Lenz's subjects are people who society has taken for granted, forgotten, or overlooked. These people are portrayed in an empathic way, and the extensive landscape surrounding the subjects describes their lives and the community beyond. Lenz incorporates various elements as metaphors to deepen the meaning of his images. Sometimes Lenz takes dramatic liberties with reality, and the use of metaphors occasionally drives the scene toward the surreal.

One reoccurring theme in Lenz's work is that life's limits can be transcended with perseverance, personal heroism, and divine oversight.

In “Sam and the Perfect World,” the hills of Wisconsin are a metaphor for a modern civil society that values perfection. Humankind has transformed the landscape for their own use, altering this Garden of Eden, and erected a barbed wire fence; separating Sam for the rest of the world. A halo around the sun is said to represent a deity looking down upon the handwork of humankind. Without idealization or sentimentality Lenz portrays his son with his red shirt and Oshkosh overalls to show he is like any other boy, and yet he is not. “Nevertheless,” the artist says, Sam has “something very important to say.”

Lenz is influenced by the isolated figures of Edward Hopper, the regionalist sensibility of Grant Wood, and by the symbolic meaning infused in the people and objects of Andrew Wyeth.

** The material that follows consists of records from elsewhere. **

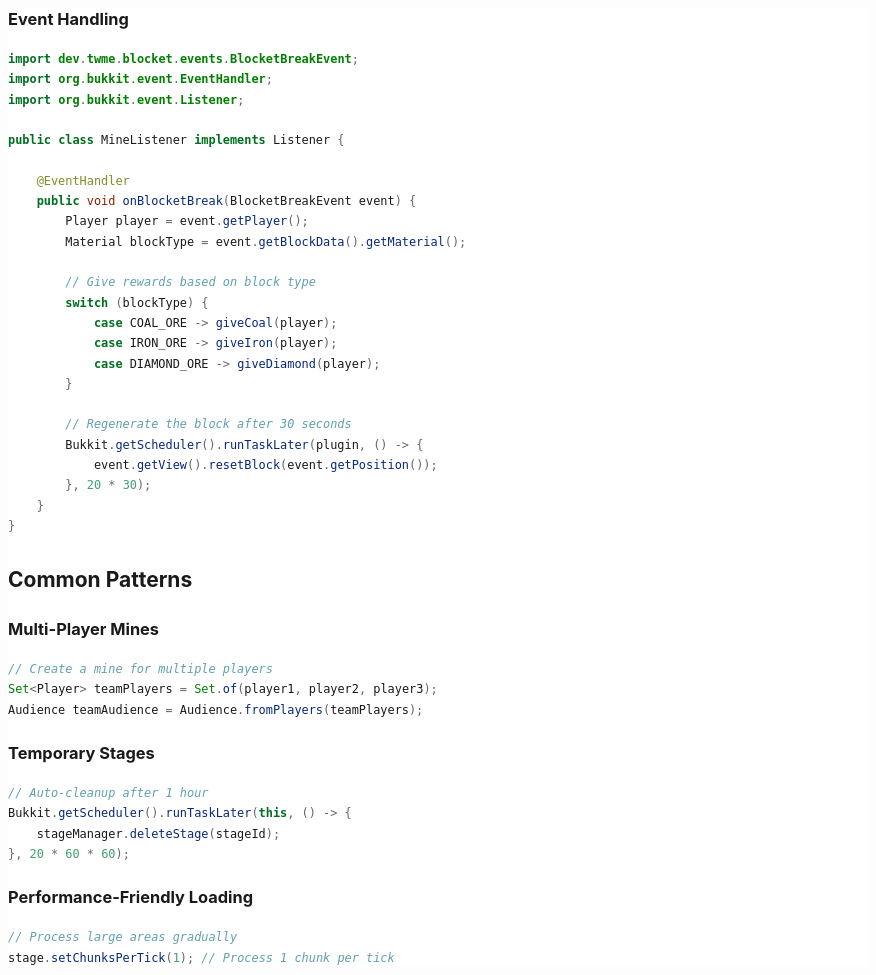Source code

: ### Event Handling

```java
import dev.twme.blocket.events.BlocketBreakEvent;
import org.bukkit.event.EventHandler;
import org.bukkit.event.Listener;

public class MineListener implements Listener {
    
    @EventHandler
    public void onBlocketBreak(BlocketBreakEvent event) {
        Player player = event.getPlayer();
        Material blockType = event.getBlockData().getMaterial();
        
        // Give rewards based on block type
        switch (blockType) {
            case COAL_ORE -> giveCoal(player);
            case IRON_ORE -> giveIron(player);
            case DIAMOND_ORE -> giveDiamond(player);
        }
        
        // Regenerate the block after 30 seconds
        Bukkit.getScheduler().runTaskLater(plugin, () -> {
            event.getView().resetBlock(event.getPosition());
        }, 20 * 30);
    }
}
```

## Common Patterns

### Multi-Player Mines

```java
// Create a mine for multiple players
Set<Player> teamPlayers = Set.of(player1, player2, player3);
Audience teamAudience = Audience.fromPlayers(teamPlayers);
```

### Temporary Stages

```java
// Auto-cleanup after 1 hour
Bukkit.getScheduler().runTaskLater(this, () -> {
    stageManager.deleteStage(stageId);
}, 20 * 60 * 60);
```

### Performance-Friendly Loading

```java
// Process large areas gradually
stage.setChunksPerTick(1); // Process 1 chunk per tick
```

The Outwin Boochever Portrait Competition first place award also entitled Lenz to paint a portrait of a remarkable American for the Smithsonian National Portrait Gallery's permanent collection. On May 9, 2009, the Gallery unveiled Lenz's historic portrait of Eunice Kennedy Shriver, the first portrait the Gallery has ever commissioned of an individual who had not been a U.S. President or First Lady. The portrait depicts Mrs. Shriver with four Special Olympics athletes and one Best Buddies participant on the beach near her Cape Cod home. In the painting from left to right are Airika Straka (Special Olympics Wisconsin), Katie Meade (Best Buddies Iowa), Andy Leonard (Special Olympics Ohio), Loretta Claiborne (Special Olympics Pennsylvania), Mrs. Shriver, and Marty Sheets (Special Olympics North Carolina).

In 2010, his commission "Wishes in the Wind", depicting three disadvantaged Milwaukee children blowing soap bubbles, was hung in the Wisconsin Governor's Mansion. In 2011, newly elected Wisconsin Governor Scott Walker removed the painting and replaced it with a 140-year-old portrait of Old Abe the War Eagle. She is the most famous of all Civil War mascots.

==Awards==
Besides winning the grand prize in the 2006 Outwin Boochever Portrait Competition, Lenz also was included in the 2006 Midwest Edition of New American Paintings. In 2008, Lenz was awarded a Wisconsin Visual Art Lifetime Achievement Award, and in 2009 he was inducted as a fellow of the Wisconsin Academy of Sciences, Arts and Letters.